* [Questions]
[1] Write out the MV Neuss extract again from "General characteristics" up to and including "(35 ft 6 in)", changing "Beam" to "Width".
[2] According to the MV Neuss extract, on what date was the ship launched?

* [Extract provided]

History
- Name: Neuss
- Owner: Schiffarts-und-Assekuranz G.m.b.H (1935–39); Kriegsmarine (1939-40);
- Operator: Ernst Russ (1935–39); Kriegsmarine (1939-45);
- Port of registry: Hamburg, Germany (1935–39); Kriegsmarine (1939–45); Hamburg, Allied-occupied Germany (1945–47);
- Builder: Howaldtswerke
- Launched: 22 October 1935
- Identification: Code Letters DJQJ; ; Schiff 15 (1939–45);

General characteristics
- Class & type: Cargo ship (1935–39, 1945–47); Vorpostenboot (1939–40); Torpedo boat (1940);
- Tonnage: 1,243 GRT, 673 NRT
- Length: 73.48 metres (241 ft 1 in)
- Beam: 10.82 metres (35 ft 6 in)
- Depth: 4.32 metres (14 ft 2 in)
- Installed power: Diesel engine, 289nhp
- Propulsion: Twin screw propellers

= MV Neuss =

Neuss was a cargo ship that was built in 1935 by Howaldtswerke AG, Hamburg for Schiffarts-und-Assekuranz G.m.b.H., Hamburg. She was requisitioned by the Kriegsmarine during World War II and was designated Schiff 15. She survived the war and was returned to her owners.

* [Dataset records]
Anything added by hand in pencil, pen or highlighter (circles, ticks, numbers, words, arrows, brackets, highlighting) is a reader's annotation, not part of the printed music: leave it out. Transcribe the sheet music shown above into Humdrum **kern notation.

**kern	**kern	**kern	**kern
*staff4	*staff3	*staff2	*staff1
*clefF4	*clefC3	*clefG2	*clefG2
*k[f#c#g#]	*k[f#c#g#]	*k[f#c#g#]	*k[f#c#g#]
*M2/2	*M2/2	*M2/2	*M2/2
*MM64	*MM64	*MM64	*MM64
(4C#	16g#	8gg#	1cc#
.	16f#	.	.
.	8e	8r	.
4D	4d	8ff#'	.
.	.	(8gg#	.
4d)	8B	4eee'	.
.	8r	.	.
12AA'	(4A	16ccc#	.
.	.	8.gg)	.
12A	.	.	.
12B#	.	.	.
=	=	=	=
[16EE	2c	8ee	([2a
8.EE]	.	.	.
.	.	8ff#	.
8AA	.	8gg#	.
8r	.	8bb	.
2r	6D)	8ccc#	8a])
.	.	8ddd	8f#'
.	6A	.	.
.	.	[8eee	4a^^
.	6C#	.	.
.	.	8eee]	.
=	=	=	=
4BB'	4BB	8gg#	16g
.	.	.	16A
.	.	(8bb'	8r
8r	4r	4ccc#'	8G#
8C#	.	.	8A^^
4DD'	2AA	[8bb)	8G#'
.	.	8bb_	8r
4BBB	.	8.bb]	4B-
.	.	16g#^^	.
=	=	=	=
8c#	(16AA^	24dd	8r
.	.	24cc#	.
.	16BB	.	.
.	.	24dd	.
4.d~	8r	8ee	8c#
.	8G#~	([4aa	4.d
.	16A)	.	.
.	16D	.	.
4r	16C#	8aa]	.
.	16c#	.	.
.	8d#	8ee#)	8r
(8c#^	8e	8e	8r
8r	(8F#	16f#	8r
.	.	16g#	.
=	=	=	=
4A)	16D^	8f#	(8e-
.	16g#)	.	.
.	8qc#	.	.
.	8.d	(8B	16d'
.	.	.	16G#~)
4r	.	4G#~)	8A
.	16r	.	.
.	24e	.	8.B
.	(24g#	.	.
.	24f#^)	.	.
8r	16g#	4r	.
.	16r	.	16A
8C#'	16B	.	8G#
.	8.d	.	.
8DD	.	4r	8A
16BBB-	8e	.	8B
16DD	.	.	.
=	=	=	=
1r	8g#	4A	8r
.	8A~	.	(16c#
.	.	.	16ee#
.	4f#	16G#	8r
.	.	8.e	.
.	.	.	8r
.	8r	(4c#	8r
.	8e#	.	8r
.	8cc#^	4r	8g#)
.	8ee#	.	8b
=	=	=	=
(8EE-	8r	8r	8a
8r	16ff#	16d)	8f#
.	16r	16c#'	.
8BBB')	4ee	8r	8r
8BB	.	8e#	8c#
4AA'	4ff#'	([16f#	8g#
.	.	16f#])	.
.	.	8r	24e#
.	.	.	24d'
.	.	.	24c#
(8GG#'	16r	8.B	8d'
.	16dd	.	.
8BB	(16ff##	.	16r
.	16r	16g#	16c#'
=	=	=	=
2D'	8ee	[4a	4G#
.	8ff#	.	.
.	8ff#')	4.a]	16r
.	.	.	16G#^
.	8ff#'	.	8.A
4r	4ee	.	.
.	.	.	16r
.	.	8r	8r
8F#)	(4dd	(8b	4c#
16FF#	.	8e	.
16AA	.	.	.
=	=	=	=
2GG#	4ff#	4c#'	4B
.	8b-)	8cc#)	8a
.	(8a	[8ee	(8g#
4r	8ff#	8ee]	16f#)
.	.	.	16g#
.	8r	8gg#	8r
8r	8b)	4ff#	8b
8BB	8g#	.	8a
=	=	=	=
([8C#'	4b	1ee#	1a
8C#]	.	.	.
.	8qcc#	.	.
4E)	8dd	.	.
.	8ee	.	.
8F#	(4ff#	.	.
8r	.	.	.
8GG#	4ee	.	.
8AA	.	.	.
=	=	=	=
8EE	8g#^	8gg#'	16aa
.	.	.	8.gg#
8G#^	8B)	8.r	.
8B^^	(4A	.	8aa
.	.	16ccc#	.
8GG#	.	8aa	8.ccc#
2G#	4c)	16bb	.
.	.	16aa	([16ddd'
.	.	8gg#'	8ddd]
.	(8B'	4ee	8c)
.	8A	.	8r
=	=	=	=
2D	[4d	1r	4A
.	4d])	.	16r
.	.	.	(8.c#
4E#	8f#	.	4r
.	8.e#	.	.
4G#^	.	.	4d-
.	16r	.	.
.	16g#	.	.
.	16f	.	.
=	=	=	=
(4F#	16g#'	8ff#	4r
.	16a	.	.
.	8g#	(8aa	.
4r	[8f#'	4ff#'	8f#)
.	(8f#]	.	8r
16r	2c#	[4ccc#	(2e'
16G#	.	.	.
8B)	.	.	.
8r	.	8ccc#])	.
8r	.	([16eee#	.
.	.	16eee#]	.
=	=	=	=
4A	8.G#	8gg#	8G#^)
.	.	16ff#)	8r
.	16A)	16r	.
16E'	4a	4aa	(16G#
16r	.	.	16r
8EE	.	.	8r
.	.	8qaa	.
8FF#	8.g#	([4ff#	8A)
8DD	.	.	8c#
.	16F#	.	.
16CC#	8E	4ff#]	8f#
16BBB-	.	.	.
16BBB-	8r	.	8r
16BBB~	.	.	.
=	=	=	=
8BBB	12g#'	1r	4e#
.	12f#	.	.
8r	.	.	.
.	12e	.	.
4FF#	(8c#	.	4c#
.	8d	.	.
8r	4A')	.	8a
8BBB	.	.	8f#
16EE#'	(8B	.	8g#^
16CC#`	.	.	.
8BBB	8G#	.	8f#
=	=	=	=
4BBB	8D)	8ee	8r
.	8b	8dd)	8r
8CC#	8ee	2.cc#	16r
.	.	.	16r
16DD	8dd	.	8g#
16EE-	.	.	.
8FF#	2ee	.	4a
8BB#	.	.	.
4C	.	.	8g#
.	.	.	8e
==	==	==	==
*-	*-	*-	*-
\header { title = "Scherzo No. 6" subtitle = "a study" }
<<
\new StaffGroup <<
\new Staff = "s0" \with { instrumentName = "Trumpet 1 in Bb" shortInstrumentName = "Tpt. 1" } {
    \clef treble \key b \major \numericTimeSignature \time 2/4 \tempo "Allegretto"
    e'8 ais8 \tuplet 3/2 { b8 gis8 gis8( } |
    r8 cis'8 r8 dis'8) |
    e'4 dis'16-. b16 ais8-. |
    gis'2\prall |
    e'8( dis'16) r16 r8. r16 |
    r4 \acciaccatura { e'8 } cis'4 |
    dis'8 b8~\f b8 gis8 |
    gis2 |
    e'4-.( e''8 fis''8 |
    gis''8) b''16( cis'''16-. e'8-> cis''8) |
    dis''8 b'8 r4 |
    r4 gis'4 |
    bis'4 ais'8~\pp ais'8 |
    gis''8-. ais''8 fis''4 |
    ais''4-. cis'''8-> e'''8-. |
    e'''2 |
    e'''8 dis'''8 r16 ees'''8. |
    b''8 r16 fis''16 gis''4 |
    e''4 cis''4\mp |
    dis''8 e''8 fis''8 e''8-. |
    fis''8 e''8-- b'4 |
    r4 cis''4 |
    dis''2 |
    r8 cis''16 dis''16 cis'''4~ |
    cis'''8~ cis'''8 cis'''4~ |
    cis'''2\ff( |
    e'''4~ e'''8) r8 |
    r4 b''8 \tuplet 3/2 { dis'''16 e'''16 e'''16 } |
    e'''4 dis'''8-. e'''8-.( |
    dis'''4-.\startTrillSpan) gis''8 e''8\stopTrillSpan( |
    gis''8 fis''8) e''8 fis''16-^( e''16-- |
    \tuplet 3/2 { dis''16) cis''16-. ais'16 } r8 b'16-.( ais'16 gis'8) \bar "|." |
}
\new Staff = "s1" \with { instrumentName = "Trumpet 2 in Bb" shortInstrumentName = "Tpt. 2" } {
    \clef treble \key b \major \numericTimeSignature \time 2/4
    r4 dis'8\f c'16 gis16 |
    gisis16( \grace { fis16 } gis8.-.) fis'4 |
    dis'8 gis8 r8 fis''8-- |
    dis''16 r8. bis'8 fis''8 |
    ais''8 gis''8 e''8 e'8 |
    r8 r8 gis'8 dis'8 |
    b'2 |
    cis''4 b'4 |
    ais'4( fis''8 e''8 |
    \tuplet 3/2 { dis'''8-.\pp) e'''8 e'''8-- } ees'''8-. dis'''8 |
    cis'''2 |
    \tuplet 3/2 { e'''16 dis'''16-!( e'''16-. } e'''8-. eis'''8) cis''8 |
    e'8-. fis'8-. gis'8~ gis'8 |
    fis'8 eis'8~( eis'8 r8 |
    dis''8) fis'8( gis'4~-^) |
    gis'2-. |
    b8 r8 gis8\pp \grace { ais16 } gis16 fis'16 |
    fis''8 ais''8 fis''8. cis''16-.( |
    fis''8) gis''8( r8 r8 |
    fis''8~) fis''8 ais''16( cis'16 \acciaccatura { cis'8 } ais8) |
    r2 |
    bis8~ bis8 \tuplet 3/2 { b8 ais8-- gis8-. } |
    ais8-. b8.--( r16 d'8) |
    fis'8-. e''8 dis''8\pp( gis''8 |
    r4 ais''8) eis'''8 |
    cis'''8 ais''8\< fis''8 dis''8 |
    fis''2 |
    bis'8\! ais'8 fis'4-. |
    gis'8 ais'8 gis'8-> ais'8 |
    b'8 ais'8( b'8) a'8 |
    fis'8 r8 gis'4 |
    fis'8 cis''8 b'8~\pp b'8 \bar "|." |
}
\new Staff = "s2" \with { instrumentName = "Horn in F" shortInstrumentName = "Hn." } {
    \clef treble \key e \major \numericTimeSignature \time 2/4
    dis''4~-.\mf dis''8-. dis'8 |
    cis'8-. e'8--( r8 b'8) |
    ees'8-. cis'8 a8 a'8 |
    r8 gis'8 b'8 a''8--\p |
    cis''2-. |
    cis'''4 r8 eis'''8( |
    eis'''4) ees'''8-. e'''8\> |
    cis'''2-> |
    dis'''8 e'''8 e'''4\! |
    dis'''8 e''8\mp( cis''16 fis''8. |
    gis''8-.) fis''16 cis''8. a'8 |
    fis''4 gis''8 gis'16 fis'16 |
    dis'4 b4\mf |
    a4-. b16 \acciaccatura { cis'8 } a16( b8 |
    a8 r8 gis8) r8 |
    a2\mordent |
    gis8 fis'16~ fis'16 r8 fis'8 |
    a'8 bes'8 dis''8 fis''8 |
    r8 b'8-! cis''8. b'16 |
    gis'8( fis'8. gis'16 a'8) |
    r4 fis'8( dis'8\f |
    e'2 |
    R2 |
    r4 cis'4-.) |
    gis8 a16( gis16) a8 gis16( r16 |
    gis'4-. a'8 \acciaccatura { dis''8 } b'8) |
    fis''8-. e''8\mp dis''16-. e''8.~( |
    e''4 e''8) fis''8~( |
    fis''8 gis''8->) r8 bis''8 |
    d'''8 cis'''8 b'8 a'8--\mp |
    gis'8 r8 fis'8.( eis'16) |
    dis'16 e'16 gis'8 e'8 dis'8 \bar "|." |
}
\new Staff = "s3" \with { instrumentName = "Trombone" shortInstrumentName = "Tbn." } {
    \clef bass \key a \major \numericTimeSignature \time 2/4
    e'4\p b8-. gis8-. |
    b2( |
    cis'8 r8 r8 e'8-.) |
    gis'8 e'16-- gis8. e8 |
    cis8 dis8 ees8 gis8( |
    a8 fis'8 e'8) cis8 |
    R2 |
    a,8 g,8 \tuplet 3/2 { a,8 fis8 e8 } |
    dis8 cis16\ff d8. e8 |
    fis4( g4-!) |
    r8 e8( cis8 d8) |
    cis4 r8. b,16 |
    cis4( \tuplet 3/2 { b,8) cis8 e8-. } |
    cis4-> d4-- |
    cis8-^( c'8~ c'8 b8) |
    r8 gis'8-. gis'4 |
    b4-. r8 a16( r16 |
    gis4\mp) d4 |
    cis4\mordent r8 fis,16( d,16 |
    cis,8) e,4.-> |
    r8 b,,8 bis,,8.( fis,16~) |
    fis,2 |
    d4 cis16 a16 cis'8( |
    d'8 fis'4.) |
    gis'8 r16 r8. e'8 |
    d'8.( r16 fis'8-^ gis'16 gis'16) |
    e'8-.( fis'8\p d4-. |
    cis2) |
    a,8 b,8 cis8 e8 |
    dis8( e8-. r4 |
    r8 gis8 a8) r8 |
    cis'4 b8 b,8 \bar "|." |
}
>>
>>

* [Solutions to the exercise]
[1]
General characteristics
- Class & type: Cargo ship (1935–39, 1945–47); Vorpostenboot (1939–40); Torpedo boat (1940);
- Tonnage: 1,243 GRT, 673 NRT
- Length: 73.48 metres (241 ft 1 in)
- Width: 10.82 metres (35 ft 6 in)

[2] 22 October 1935